Passage:
Re: [RFC PATCH 02/41] perf: Support guest enter/exit interfaces

"Liang, Kan" <kan.liang@xxxxxxxxxxxxxxx> · Thu, 11 Apr 2024 15:53:29 -0400

On 2024-04-11 2:06 p.m., Sean Christopherson wrote:
> On Fri, Jan 26, 2024, Xiong Zhang wrote:
>> diff --git a/kernel/events/core.c b/kernel/events/core.c
>> index 683dc086ef10..59471eeec7e4 100644
>> --- a/kernel/events/core.c
>> +++ b/kernel/events/core.c
>> @@ -3803,6 +3803,8 @@ static inline void group_update_userpage(struct perf_event *group_event)
>>  		event_update_userpage(event);
>>  }
>>  
>> +static DEFINE_PER_CPU(bool, __perf_force_exclude_guest);
>> +
>>  static int merge_sched_in(struct perf_event *event, void *data)
>>  {
>>  	struct perf_event_context *ctx = event->ctx;
>> @@ -3814,6 +3816,14 @@ static int merge_sched_in(struct perf_event *event, void *data)
>>  	if (!event_filter_match(event))
>>  		return 0;
>>  
>> +	/*
>> +	 * The __perf_force_exclude_guest indicates entering the guest.
>> +	 * No events of the passthrough PMU should be scheduled.
>> +	 */
>> +	if (__this_cpu_read(__perf_force_exclude_guest) &&
>> +	    has_vpmu_passthrough_cap(event->pmu))
> 
> As mentioned in the previous reply, I think perf should WARN and reject any attempt
> to trigger a "passthrough" context switch if such a switch isn't supported by
> perf, not silently let it go through and then skip things later.

perf supports many PMUs. The core PMU is one of them. Only the core PMU
supports "passthrough", and will do the "passthrough" context switch if
there are active events.
For other PMUs, they should not be impacted. The "passthrough" context
switch should be transparent for there.

Here is to reject an existing host event in the schedule stage. If a
"passthrough" guest is running, perf should rejects any existing host
events of the "passthrough" supported PMU.

> 
>> +		return 0;
>> +
>>  	if (group_can_go_on(event, *can_add_hw)) {
>>  		if (!group_sched_in(event, ctx))
>>  			list_add_tail(&event->active_list, get_event_list(event));
> 
> ...

What the task requires:
In the patch discussion, which PMU is the only one that supports "passthrough"?

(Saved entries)

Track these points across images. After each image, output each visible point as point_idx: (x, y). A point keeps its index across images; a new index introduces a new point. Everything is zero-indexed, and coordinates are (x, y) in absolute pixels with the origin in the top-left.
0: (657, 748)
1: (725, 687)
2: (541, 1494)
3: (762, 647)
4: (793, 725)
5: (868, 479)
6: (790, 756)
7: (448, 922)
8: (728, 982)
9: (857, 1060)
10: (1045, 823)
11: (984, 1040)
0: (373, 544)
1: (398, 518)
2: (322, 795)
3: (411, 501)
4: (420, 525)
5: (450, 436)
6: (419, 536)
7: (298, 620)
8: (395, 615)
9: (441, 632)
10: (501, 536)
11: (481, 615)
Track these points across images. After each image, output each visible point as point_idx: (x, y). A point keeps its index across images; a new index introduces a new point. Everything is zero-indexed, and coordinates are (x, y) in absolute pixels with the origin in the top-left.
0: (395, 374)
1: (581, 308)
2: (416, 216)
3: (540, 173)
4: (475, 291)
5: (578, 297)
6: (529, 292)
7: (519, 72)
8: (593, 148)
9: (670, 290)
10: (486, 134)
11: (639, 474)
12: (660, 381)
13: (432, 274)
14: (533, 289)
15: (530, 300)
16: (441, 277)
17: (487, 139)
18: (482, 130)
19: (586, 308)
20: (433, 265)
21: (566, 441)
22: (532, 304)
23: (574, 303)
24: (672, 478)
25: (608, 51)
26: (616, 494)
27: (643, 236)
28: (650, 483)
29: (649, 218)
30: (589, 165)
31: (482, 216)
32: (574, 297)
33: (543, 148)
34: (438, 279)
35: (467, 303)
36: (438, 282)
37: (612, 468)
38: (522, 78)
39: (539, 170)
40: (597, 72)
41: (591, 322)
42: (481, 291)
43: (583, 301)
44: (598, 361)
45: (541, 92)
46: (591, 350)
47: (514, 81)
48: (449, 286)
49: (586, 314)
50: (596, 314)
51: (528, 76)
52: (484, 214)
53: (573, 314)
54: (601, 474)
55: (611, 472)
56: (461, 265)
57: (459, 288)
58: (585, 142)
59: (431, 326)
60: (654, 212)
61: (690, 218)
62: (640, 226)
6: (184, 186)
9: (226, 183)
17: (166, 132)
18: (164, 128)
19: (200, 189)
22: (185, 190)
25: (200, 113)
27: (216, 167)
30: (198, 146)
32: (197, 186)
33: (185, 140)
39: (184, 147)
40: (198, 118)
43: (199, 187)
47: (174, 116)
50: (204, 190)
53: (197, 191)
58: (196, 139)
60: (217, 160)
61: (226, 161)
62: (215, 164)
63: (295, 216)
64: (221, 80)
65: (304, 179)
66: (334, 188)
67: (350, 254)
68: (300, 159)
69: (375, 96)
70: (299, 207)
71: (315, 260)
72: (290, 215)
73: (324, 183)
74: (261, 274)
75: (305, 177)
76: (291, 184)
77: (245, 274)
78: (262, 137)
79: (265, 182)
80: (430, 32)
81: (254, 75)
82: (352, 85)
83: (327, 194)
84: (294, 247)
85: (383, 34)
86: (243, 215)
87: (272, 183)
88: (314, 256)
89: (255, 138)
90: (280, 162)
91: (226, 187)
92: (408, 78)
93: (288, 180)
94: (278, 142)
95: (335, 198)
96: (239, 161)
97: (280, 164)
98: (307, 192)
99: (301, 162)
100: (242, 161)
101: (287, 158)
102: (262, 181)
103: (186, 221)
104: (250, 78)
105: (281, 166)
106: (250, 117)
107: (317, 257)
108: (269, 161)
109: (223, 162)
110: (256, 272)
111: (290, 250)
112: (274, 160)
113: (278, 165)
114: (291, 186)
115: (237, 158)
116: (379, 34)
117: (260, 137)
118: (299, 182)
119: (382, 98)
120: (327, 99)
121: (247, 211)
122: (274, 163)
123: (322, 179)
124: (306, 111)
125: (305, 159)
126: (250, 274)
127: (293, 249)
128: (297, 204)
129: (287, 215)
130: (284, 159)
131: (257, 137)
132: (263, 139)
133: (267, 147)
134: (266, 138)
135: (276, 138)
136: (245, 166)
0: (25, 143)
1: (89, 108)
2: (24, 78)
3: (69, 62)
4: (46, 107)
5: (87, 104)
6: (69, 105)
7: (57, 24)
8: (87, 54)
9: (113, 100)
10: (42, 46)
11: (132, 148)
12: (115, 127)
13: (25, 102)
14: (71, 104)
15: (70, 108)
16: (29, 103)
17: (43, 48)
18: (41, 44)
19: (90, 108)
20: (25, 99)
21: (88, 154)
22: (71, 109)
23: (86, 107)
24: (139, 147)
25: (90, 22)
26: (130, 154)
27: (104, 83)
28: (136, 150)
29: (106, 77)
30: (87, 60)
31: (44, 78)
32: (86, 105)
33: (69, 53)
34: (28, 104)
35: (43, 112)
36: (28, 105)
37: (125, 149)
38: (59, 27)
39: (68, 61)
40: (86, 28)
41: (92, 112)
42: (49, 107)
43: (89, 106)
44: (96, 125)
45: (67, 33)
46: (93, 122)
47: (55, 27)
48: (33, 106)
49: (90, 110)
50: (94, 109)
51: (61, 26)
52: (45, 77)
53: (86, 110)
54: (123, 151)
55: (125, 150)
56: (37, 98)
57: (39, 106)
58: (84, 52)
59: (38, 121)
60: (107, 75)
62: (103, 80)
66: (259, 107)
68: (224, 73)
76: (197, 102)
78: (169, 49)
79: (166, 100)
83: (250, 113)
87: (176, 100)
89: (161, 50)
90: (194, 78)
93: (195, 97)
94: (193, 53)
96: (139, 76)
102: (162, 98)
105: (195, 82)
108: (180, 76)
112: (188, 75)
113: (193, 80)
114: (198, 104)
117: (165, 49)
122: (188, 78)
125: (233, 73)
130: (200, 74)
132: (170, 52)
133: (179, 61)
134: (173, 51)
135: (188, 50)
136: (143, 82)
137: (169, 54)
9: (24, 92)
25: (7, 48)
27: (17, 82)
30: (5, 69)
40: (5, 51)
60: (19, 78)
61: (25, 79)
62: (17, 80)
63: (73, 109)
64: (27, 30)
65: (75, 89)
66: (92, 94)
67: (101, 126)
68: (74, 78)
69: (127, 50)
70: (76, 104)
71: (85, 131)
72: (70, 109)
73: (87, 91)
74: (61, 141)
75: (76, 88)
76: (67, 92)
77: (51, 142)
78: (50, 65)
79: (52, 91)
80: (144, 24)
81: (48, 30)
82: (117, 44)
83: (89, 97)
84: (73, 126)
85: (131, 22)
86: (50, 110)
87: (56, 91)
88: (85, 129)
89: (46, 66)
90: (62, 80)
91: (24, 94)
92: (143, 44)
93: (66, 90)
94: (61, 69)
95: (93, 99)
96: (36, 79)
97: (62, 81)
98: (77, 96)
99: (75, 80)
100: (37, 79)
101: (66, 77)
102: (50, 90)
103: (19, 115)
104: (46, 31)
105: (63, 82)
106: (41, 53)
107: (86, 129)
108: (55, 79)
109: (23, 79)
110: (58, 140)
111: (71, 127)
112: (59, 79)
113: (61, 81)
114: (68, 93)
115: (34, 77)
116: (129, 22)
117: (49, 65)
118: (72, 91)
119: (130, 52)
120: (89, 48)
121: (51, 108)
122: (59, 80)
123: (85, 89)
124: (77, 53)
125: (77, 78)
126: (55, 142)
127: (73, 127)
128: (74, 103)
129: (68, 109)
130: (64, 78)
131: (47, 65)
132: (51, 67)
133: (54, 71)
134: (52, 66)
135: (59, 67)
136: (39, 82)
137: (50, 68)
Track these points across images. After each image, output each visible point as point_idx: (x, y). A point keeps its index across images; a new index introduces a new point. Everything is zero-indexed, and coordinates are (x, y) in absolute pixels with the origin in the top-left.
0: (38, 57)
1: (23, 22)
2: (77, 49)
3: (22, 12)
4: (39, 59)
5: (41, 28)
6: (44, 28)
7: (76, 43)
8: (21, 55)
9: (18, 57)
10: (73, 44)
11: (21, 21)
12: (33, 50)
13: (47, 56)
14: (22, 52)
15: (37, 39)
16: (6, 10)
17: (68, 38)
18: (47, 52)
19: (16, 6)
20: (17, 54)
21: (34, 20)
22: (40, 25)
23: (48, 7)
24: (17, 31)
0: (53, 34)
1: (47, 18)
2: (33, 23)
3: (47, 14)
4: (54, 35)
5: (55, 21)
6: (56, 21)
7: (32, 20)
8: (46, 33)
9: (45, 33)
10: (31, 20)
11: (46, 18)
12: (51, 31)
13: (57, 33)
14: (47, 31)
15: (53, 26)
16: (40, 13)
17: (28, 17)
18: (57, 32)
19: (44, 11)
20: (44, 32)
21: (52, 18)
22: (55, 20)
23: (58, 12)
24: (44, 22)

Response area:
The core PMU.